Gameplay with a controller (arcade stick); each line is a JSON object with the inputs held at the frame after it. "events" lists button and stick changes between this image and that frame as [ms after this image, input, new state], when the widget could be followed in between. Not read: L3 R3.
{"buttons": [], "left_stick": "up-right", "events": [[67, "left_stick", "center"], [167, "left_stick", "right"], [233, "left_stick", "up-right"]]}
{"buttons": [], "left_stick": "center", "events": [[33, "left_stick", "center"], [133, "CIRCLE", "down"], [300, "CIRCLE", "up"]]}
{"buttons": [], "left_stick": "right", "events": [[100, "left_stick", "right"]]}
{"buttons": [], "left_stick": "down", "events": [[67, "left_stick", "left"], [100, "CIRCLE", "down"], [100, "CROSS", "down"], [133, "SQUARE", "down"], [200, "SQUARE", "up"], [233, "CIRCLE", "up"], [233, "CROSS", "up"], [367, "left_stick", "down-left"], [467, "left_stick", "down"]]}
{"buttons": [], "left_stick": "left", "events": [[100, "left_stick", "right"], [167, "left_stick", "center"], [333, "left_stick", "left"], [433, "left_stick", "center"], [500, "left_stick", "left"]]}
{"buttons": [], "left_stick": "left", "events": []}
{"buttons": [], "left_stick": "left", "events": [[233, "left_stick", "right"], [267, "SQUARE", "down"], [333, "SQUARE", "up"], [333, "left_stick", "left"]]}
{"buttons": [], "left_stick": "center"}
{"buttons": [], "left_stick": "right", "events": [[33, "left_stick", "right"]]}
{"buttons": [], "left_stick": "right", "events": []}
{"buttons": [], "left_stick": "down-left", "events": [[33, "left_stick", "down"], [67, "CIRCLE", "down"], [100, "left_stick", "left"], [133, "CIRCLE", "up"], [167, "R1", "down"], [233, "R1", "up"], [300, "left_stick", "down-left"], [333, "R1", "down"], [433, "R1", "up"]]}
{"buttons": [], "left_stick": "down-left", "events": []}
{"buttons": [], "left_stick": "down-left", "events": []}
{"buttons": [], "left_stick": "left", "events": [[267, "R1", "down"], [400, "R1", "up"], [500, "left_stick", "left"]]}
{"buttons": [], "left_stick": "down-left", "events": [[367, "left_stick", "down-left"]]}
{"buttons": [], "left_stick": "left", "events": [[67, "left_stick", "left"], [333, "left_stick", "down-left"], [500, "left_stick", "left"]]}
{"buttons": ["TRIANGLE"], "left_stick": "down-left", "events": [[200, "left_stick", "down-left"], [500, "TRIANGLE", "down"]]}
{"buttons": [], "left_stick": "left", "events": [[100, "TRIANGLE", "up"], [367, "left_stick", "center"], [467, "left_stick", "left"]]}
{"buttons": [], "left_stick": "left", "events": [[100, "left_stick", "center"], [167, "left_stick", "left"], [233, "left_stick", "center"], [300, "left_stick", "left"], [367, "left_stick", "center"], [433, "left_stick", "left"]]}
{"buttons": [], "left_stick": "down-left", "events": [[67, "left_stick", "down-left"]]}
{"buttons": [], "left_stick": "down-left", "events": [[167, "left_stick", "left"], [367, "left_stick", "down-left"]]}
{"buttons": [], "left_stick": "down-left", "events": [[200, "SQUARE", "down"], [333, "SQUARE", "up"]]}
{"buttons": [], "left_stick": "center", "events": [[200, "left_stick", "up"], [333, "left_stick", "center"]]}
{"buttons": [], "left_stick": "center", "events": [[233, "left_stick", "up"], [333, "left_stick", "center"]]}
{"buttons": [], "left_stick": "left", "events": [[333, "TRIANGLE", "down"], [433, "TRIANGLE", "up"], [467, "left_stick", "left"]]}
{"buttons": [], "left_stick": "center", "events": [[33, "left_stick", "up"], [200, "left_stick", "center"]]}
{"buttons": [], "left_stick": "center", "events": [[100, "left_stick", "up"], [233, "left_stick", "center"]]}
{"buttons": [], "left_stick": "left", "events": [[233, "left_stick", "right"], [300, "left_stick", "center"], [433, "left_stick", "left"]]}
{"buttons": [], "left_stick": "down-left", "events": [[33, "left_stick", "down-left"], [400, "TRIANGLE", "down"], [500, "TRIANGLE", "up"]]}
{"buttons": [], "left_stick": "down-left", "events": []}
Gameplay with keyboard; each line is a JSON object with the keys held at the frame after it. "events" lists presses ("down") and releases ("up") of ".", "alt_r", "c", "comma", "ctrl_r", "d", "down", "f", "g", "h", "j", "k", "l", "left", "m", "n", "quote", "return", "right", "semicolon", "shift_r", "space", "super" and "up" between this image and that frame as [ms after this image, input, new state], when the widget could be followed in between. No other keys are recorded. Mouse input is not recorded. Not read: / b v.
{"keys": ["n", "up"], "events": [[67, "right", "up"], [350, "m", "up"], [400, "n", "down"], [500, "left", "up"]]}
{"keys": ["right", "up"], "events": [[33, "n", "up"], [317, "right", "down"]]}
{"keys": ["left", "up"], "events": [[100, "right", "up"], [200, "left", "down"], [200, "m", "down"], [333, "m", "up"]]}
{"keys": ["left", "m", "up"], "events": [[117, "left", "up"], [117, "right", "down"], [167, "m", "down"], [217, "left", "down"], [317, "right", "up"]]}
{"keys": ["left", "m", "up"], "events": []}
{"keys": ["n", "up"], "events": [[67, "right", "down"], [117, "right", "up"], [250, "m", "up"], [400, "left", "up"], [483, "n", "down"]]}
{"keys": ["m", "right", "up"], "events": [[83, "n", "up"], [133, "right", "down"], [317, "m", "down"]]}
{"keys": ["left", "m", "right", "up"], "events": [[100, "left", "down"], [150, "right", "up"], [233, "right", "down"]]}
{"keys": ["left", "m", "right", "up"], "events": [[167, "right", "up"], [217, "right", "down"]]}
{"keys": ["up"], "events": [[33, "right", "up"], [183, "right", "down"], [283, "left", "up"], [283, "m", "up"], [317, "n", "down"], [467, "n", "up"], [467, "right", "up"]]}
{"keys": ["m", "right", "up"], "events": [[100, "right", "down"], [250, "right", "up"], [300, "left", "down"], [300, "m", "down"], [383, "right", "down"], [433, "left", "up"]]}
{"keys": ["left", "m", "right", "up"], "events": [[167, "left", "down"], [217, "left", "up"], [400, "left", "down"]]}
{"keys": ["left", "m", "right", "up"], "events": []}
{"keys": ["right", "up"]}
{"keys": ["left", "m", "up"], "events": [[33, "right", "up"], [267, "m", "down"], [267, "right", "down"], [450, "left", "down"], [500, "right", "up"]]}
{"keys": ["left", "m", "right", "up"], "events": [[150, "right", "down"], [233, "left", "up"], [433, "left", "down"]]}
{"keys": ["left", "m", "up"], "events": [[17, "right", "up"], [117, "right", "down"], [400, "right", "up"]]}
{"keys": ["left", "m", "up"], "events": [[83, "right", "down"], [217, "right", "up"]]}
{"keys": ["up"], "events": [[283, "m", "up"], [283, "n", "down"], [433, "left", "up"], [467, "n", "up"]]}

□ □ □

Task prompt: All lines above that contain the word "SQUARE" are to be copied.

Final answer:
{"buttons": [], "left_stick": "down", "events": [[67, "left_stick", "left"], [100, "CIRCLE", "down"], [100, "CROSS", "down"], [133, "SQUARE", "down"], [200, "SQUARE", "up"], [233, "CIRCLE", "up"], [233, "CROSS", "up"], [367, "left_stick", "down-left"], [467, "left_stick", "down"]]}
{"buttons": [], "left_stick": "left", "events": [[233, "left_stick", "right"], [267, "SQUARE", "down"], [333, "SQUARE", "up"], [333, "left_stick", "left"]]}
{"buttons": [], "left_stick": "down-left", "events": [[200, "SQUARE", "down"], [333, "SQUARE", "up"]]}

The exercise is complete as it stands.